## TASK DESCRIPTION
Please return only the lines from the one showing "Glasuren/Fritten" to the end of the entries, keeping both ends and dropping every picture.

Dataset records

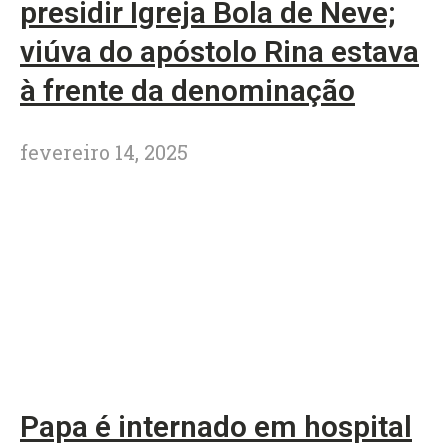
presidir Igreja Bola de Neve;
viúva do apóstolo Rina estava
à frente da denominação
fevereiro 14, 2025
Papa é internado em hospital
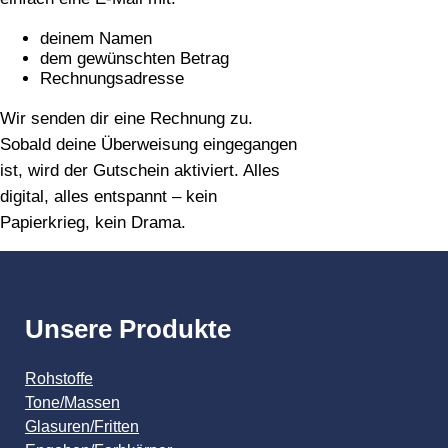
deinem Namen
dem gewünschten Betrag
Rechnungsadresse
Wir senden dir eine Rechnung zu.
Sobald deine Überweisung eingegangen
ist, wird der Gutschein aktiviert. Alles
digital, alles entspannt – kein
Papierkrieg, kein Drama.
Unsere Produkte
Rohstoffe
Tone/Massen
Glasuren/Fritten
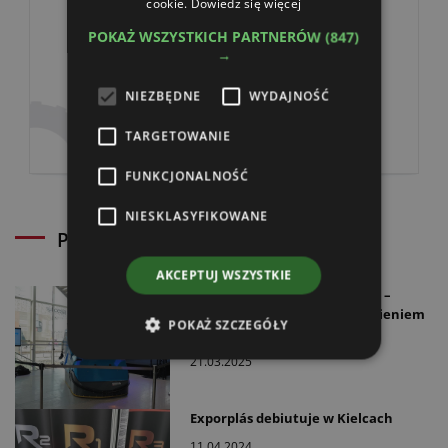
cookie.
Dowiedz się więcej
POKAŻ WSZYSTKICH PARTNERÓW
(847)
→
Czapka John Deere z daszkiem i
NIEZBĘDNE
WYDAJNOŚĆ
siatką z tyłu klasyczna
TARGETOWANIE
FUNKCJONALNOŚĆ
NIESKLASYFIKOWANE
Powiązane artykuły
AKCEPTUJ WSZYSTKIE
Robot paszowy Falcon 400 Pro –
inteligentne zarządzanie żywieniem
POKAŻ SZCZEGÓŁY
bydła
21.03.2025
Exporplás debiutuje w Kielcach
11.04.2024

## RESPONSE AREA
Glasuren/Fritten
cookie.
Dowiedz się więcej
POKAŻ WSZYSTKICH PARTNERÓW
(847)
→
Czapka John Deere z daszkiem i
NIEZBĘDNE
WYDAJNOŚĆ
siatką z tyłu klasyczna
TARGETOWANIE
FUNKCJONALNOŚĆ
NIESKLASYFIKOWANE
Powiązane artykuły
AKCEPTUJ WSZYSTKIE
Robot paszowy Falcon 400 Pro –
inteligentne zarządzanie żywieniem
POKAŻ SZCZEGÓŁY
bydła
21.03.2025
Exporplás debiutuje w Kielcach
11.04.2024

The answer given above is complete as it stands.